Abstract
Purpose :
The role of anemia on retinopathy of prematurity (ROP) is unclear; however, gene expression studies of phlebotomy induced anemia (PIA), its treatment with recombinant human erythropoietin (EPO) and oxygen induced retinopathy (OIR) may shed new light on the underlying molecular mechanism of ROP. Quantitative polymerase chain reaction (qPCR) is a sensitive technique for estimating the gene expression changes at the transcript level; however, there is no current consensus on reference genes for qPCR analysis of neonatal rat retinal tissue with PIA and OIR. We hypothesize that s18 is an unstable reference gene across these experimental conditions. In this interest, we carried out an evaluation of 8 commonly used reference genes, Ppia, Mapk1, Rplp0, S18, Hprt, Tbp, Rpp30 and Gapdh, and identified the most stable genes.
Methods :
4 groups of Sprague Dawley newborn rat pups with the following experimental conditions were generated: normoxia (control), normoxia with PIA, OIR, and OIR with PIA and EPO. The Penn et al. rat 50/10 model of OIR was used. PIA groups reached their hematocrit target of 15-20% (a 50% reduction from baseline) by P14-15. EPO groups received IP injections from P10-P20. At target timepoint, P14.5 or P20, pups were euthanized, followed by immediate whole retinal dissection. Retinas from 4-6 pups/group underwent RNA extraction, cDNA synthesis, and qPCR with 8 candidate reference genes selected from the literature. qPCR was run in duplicate. Cycles threshold (Ct) values were analyzed by RefFinder which combines ΔCt, geNorm, Normfinder, and BestKeeper algorithms to determine and rank stability of each reference gene.
Results :
The three most stable reference genes were Rpp30 (stabilization index (S.I.) 1.316), Tbp (S.I. 1.732) and Ppia (S.I. 2.828).
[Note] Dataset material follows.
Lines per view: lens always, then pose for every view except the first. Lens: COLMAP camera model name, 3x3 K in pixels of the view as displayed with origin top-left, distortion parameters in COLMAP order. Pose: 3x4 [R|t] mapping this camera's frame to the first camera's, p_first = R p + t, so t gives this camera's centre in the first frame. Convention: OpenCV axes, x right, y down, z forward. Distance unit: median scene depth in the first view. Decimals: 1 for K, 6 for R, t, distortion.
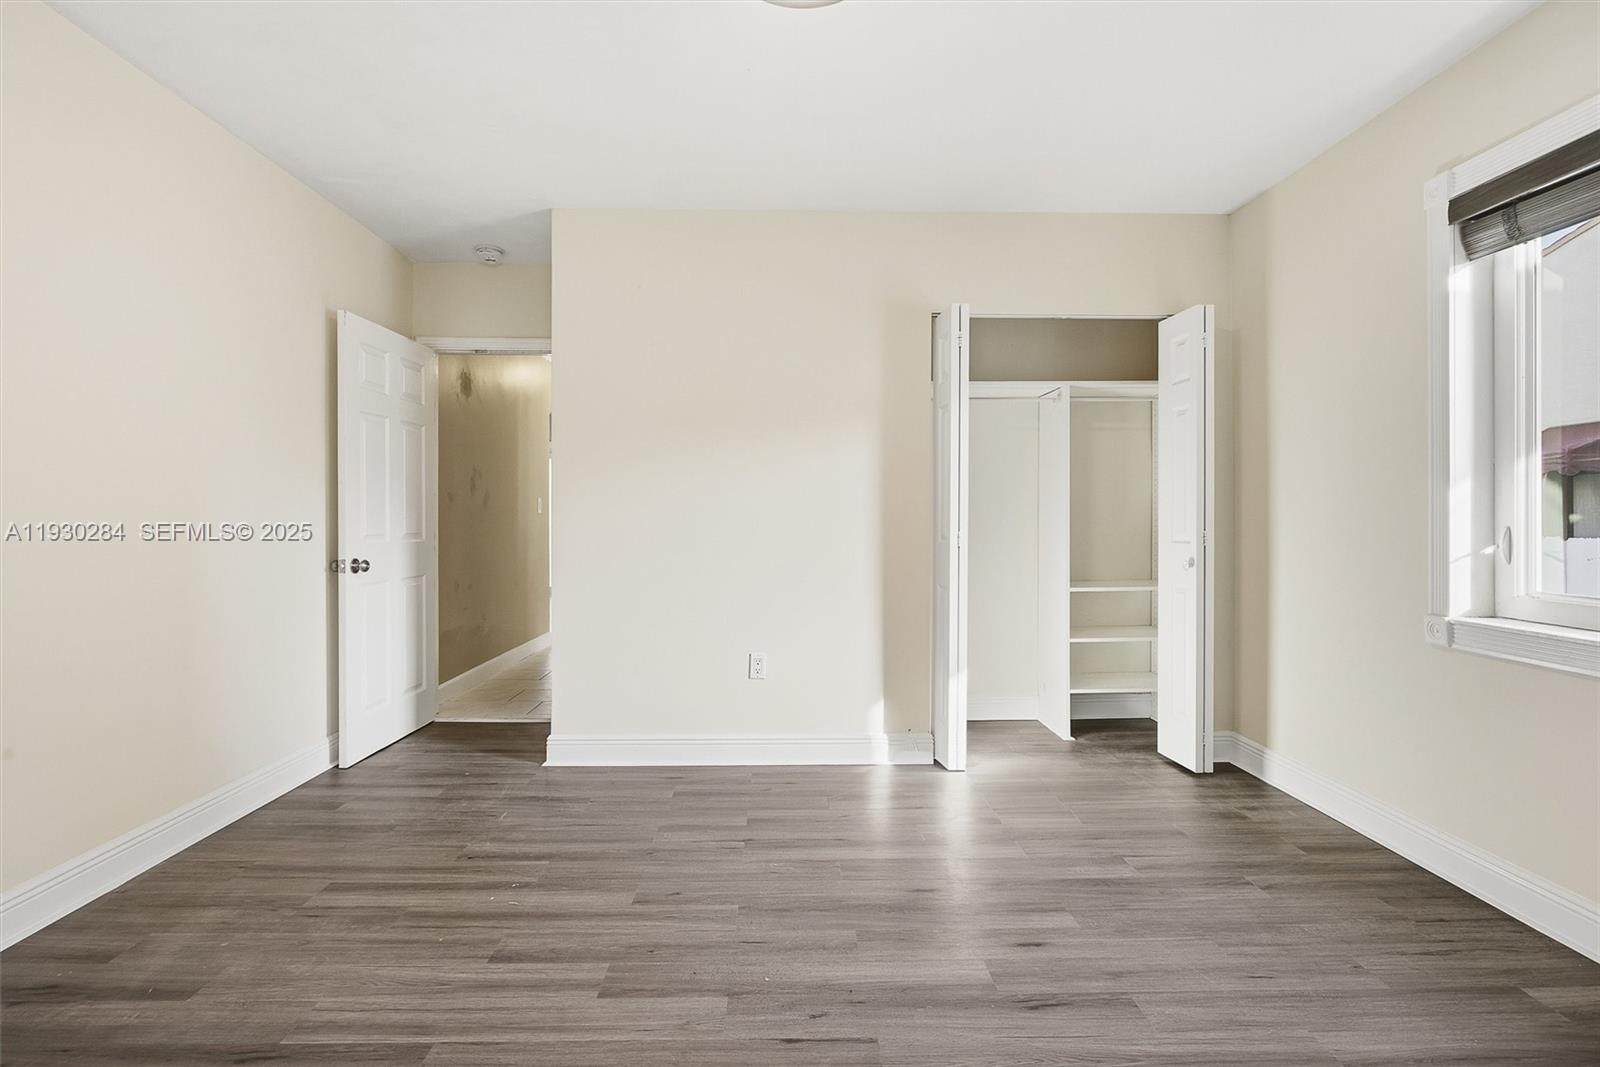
lens RADIAL K [[755.2, 0, 791.2], [0, 755.2, 527.0], [0, 0, 1]] dist [-0.012109, 0.002921]
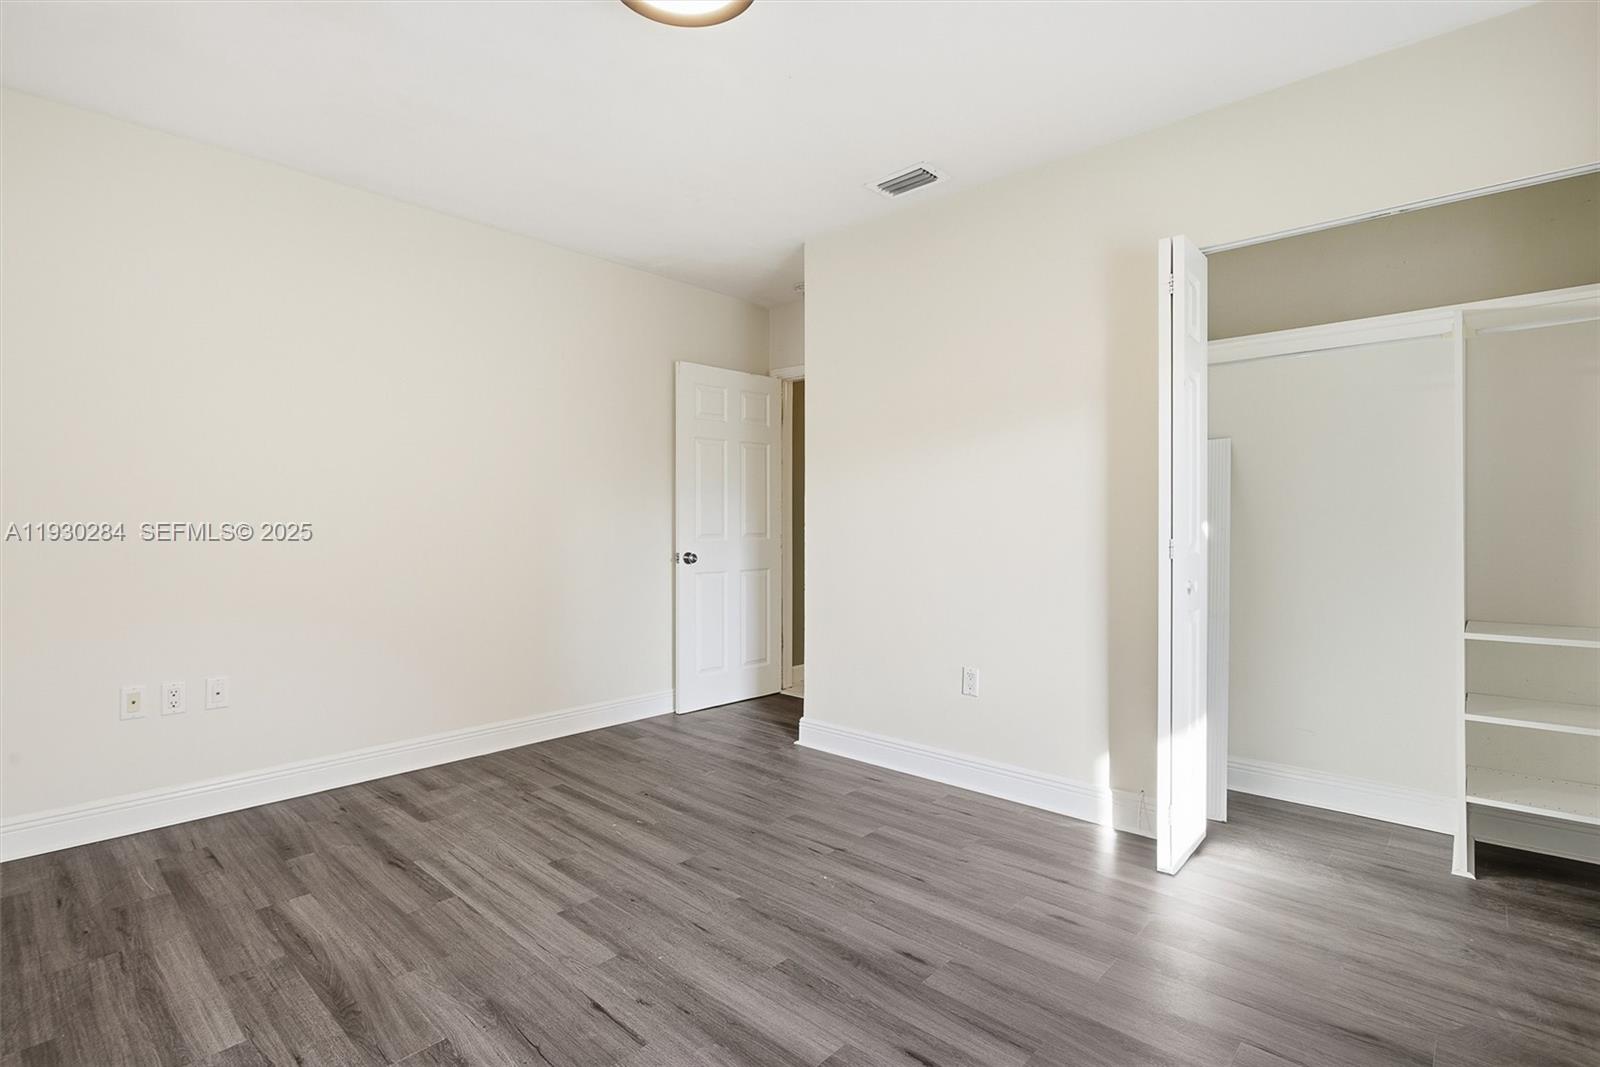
lens RADIAL K [[755.2, 0, 806.5], [0, 755.2, 521.0], [0, 0, 1]] dist [-0.012109, 0.002921]
pose [[0.732155, 0.000789, -0.681137, 0.586021], [-0.010309, 0.999898, -0.009923, -0.000665], [0.681060, 0.014287, 0.732088, 0.253146]]
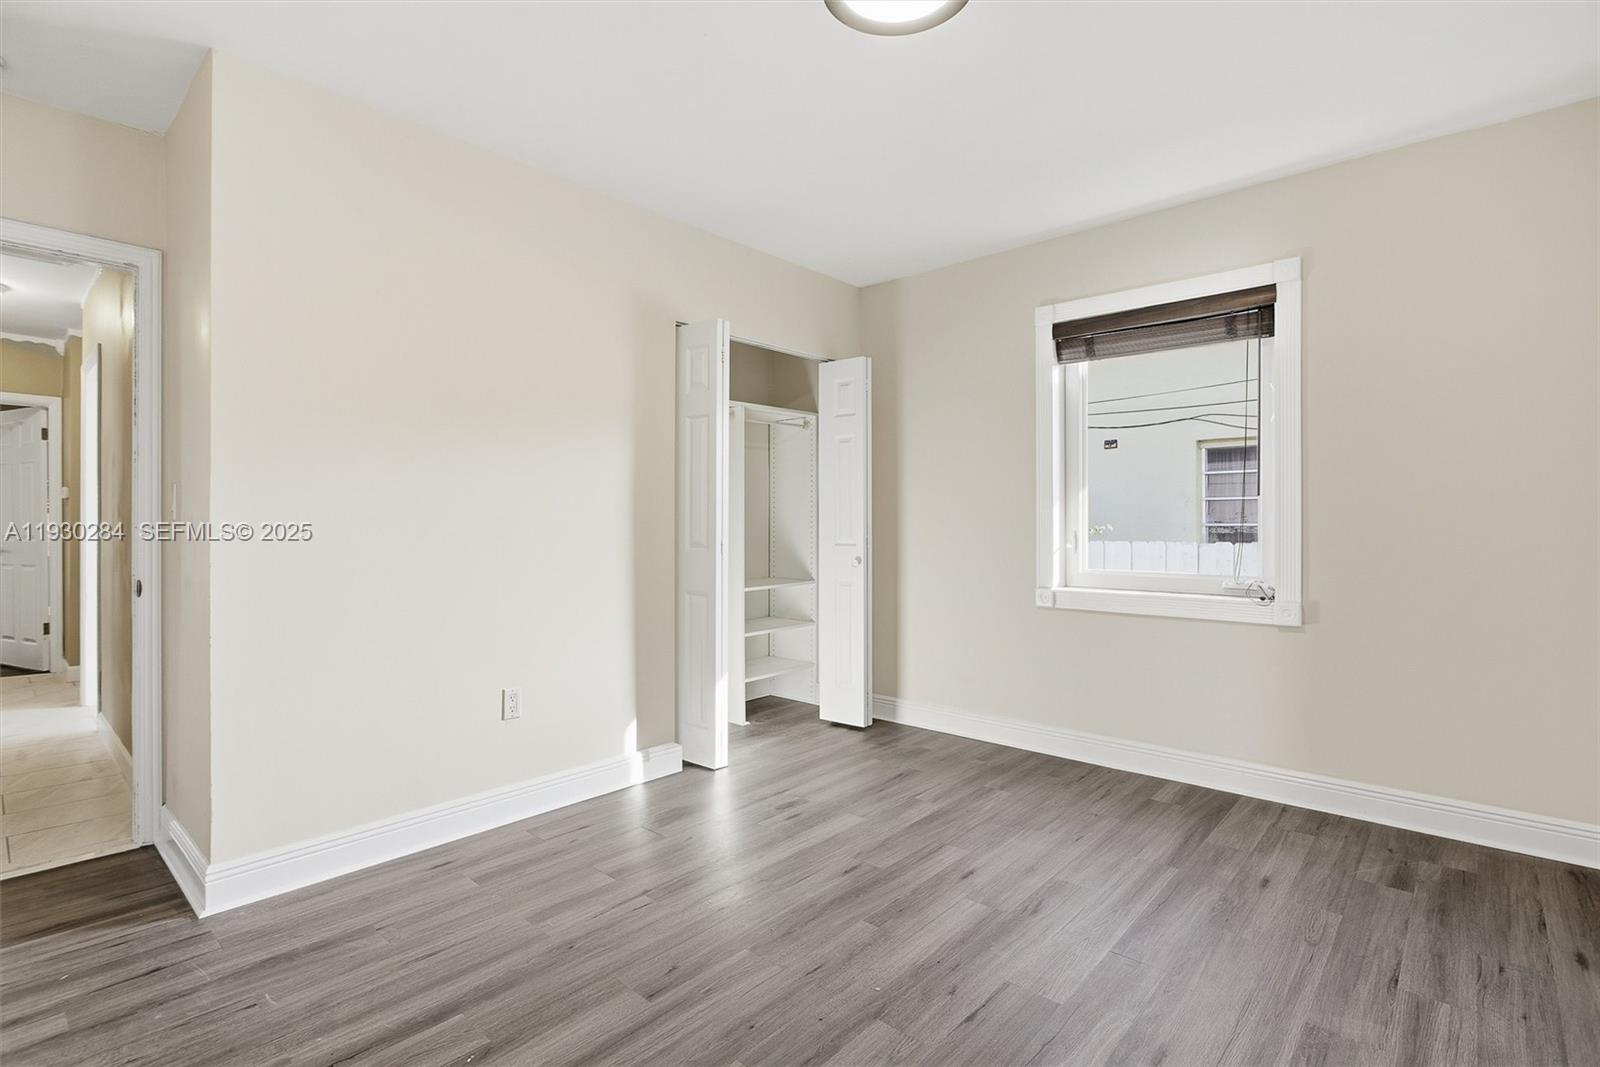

S18 and Gapdh showed the lowest stability (Figure 1). Variation of reference gene Ct values is shown in Figure 2.
Conclusions :
Rpp30, Tbp and Ppia expression is least affected by experimental conditions of OIR, PIA and EPO administration, therefore suitable to use for qPCR data normalization across any of these experimental conditions.
This is a 2021 ARVO Annual Meeting abstract.